SELECTION -
>> Begin
The output contract: define this before writing any agent code
The single most impactful thing you can do for a Polymarket agent is specify its output schema before you write a single agent prompt. The contract forces the model into a structured decision space and makes every output auditable by inspection.
Here's a contract that works in practice:
You are a Polymarket trading agent. You will receive a JSON object containing
market features. Return a JSON object only — no commentary, no markdown.
Output schema:
{
"action": "buy_yes" | "buy_no" | "hold",
"size": <integer, contracts>,
"confidence": <float, 0.0–1.0>,
"max_slippage_bps": <integer>,
"rationale": "<one sentence>"
}
Hard constraints — these are non-negotiable:
- If spread_bps > 60: return {"action": "hold", ...}
- If expected_fill_ratio < 0.85: reduce size by 50%
- Never assume midpoint fills
- Use only the features provided in the input object
- If any required feature is null, return {"action": "hold", ...}
The hard constraints in the prompt aren't a suggestion — they're a fallback in case the model starts hallucinating edge cases. The actual enforcement happens in your pipeline code after you receive the output.
>> End
RECORDS SUPPLIED -
>> Begin
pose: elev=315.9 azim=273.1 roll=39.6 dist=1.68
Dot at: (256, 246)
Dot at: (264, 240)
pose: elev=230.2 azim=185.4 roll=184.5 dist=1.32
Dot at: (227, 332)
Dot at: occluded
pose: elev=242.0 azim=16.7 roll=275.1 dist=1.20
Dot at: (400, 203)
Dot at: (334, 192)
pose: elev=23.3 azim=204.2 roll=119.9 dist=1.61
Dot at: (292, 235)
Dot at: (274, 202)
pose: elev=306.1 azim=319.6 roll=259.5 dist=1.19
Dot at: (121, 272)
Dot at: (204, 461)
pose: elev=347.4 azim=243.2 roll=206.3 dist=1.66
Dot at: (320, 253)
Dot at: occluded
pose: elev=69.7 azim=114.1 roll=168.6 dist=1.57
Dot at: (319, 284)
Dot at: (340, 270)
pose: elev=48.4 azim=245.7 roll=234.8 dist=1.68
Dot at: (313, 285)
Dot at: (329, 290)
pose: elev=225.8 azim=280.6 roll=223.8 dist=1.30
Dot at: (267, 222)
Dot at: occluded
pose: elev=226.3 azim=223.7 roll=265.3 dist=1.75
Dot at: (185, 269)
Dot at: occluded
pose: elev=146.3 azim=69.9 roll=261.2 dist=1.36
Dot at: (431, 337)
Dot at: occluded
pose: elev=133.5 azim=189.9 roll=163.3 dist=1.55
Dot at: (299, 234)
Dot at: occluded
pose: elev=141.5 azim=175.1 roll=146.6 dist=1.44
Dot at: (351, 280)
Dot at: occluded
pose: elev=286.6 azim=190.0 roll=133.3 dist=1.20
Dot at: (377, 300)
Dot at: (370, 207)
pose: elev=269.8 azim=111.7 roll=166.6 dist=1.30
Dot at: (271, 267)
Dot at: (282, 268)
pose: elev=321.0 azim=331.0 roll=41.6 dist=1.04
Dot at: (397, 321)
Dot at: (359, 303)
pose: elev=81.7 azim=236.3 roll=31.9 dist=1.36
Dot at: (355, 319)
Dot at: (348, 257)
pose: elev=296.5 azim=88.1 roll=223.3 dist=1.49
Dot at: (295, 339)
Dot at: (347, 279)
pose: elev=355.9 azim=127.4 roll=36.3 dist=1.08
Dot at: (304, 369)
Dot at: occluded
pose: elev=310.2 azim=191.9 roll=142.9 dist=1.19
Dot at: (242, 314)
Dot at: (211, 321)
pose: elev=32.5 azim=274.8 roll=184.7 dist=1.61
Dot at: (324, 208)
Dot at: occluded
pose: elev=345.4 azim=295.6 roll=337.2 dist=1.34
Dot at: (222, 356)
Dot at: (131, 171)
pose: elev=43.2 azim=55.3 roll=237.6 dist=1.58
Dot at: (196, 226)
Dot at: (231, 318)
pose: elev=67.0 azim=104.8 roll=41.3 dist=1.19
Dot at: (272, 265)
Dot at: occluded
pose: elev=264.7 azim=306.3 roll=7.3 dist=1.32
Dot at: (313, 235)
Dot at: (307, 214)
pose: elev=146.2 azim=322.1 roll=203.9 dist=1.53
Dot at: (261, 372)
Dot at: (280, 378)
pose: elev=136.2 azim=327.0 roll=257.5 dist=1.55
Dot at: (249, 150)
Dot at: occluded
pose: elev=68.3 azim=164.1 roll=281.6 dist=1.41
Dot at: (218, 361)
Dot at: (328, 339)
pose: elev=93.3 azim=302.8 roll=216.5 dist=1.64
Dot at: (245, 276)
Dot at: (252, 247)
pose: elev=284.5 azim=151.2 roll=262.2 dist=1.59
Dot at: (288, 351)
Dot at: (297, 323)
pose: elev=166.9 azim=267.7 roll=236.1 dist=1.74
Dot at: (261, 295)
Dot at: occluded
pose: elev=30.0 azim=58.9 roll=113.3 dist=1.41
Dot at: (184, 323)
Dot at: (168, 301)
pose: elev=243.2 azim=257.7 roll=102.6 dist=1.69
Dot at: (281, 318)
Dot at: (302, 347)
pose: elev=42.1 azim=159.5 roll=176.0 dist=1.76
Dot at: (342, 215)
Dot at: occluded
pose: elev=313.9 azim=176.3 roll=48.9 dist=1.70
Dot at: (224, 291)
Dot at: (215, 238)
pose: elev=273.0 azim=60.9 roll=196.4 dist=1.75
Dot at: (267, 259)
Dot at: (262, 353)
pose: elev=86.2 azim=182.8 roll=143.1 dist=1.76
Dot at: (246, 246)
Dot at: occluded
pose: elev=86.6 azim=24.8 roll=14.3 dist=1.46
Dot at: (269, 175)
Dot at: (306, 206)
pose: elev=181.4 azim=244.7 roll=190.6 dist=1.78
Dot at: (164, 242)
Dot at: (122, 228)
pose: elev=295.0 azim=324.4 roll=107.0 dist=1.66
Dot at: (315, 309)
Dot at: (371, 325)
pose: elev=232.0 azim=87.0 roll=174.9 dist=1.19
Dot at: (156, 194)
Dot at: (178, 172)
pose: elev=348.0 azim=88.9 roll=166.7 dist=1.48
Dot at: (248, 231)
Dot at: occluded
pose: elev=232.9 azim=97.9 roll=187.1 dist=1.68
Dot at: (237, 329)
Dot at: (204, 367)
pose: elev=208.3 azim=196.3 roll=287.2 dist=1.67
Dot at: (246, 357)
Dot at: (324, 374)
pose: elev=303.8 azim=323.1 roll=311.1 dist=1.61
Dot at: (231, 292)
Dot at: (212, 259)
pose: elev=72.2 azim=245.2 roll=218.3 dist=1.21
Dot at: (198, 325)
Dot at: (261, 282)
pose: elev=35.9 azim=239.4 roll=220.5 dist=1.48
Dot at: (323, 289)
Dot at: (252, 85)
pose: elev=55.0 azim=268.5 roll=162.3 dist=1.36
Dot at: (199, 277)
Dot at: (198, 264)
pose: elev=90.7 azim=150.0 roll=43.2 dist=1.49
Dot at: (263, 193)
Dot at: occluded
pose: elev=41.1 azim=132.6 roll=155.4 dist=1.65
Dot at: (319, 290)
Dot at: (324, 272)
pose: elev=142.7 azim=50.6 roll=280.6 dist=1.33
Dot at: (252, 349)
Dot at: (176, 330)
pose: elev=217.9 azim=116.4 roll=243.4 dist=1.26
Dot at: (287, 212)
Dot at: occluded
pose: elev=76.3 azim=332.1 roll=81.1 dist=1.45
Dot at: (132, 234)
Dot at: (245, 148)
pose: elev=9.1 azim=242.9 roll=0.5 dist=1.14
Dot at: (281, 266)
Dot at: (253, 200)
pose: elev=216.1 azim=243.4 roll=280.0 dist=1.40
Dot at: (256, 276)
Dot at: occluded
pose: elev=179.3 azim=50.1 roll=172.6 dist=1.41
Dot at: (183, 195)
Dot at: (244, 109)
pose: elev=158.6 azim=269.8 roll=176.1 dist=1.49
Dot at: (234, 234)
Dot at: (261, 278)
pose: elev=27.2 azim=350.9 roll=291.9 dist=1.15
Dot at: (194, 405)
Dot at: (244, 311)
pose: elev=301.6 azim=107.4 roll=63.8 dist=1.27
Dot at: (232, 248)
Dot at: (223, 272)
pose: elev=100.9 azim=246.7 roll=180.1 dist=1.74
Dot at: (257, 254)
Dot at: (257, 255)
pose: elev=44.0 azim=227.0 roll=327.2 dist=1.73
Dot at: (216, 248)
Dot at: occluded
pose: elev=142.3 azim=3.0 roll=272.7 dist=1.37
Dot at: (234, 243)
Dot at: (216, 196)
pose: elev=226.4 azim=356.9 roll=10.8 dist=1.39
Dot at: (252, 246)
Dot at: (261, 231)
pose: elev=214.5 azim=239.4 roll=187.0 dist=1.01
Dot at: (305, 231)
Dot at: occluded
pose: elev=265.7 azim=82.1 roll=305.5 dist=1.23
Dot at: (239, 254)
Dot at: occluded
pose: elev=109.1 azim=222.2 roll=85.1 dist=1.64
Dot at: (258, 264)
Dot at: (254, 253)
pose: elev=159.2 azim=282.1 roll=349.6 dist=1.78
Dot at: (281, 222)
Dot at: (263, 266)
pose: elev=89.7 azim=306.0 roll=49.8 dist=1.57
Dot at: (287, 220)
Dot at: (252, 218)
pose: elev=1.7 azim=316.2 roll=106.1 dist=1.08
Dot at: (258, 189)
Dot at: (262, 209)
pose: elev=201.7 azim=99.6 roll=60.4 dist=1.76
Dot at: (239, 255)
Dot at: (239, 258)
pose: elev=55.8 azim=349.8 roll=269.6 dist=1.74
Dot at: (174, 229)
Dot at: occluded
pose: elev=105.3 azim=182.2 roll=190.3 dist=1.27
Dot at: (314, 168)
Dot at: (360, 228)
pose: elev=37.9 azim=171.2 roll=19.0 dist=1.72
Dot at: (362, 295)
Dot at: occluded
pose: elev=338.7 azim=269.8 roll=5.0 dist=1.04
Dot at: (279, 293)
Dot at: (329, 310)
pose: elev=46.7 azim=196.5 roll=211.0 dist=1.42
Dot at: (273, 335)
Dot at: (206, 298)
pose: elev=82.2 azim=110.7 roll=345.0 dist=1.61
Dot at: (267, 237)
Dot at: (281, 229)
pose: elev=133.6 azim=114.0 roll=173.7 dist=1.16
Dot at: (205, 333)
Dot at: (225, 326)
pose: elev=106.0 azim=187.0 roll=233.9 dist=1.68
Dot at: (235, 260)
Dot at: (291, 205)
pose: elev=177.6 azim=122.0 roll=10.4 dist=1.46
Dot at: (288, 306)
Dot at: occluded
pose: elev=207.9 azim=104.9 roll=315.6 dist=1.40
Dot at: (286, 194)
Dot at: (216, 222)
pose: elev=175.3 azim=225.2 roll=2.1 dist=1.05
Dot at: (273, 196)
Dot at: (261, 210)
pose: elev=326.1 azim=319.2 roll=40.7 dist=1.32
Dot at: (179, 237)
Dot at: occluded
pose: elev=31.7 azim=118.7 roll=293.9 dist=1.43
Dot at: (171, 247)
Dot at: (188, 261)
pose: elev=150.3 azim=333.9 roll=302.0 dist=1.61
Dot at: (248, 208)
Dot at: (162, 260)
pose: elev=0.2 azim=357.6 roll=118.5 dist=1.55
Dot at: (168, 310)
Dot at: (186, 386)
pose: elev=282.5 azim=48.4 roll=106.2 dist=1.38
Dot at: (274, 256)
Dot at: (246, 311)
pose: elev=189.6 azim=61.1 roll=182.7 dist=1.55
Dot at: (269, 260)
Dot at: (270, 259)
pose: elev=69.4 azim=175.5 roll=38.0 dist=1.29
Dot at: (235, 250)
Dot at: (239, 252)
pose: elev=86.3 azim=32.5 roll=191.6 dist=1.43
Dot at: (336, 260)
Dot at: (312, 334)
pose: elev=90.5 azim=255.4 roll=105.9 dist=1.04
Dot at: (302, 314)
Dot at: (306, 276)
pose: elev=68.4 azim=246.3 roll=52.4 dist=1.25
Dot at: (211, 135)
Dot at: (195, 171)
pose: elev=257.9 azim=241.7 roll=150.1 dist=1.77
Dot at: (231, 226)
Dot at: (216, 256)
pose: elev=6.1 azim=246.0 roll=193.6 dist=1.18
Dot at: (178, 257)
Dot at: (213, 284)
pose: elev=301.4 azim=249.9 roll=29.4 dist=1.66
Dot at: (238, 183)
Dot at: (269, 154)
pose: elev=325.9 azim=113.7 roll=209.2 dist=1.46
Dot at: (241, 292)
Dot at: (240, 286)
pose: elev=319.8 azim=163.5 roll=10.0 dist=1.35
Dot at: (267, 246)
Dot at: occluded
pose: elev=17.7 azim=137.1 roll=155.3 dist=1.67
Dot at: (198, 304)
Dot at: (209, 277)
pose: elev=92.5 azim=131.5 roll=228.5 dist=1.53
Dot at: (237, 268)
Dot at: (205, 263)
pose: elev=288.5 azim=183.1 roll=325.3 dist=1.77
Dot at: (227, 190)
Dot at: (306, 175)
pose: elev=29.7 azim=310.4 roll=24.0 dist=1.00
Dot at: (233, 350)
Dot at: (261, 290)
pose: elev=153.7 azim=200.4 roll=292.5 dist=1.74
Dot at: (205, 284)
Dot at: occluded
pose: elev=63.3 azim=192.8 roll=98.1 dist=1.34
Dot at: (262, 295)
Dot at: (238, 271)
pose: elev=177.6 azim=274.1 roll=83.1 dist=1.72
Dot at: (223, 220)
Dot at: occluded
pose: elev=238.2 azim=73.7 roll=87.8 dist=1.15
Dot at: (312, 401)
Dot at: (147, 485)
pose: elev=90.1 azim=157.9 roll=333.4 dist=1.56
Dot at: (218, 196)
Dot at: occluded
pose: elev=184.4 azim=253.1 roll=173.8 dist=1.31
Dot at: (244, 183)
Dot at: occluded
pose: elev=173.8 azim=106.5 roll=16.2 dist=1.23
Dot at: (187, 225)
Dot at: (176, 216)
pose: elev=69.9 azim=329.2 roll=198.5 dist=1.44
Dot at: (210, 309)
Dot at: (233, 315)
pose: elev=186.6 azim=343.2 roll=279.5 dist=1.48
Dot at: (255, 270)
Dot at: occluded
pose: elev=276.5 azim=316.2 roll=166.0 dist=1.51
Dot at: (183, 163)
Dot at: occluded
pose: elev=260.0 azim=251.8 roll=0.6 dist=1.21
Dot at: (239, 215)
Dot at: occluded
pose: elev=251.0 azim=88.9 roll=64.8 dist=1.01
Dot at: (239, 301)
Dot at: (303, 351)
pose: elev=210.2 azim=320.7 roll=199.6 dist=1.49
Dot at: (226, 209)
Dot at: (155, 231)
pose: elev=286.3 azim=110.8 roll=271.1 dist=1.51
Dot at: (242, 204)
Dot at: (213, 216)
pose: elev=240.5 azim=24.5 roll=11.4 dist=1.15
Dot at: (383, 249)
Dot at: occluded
>> End
STATED GOAL - Print the part of the output contract text from "The output contract: define" up to and including "auditable by inspection.".

RESULT OF THE TASK -
The output contract: define this before writing any agent code
The single most impactful thing you can do for a Polymarket agent is specify its output schema before you write a single agent prompt. The contract forces the model into a structured decision space and makes every output auditable by inspection.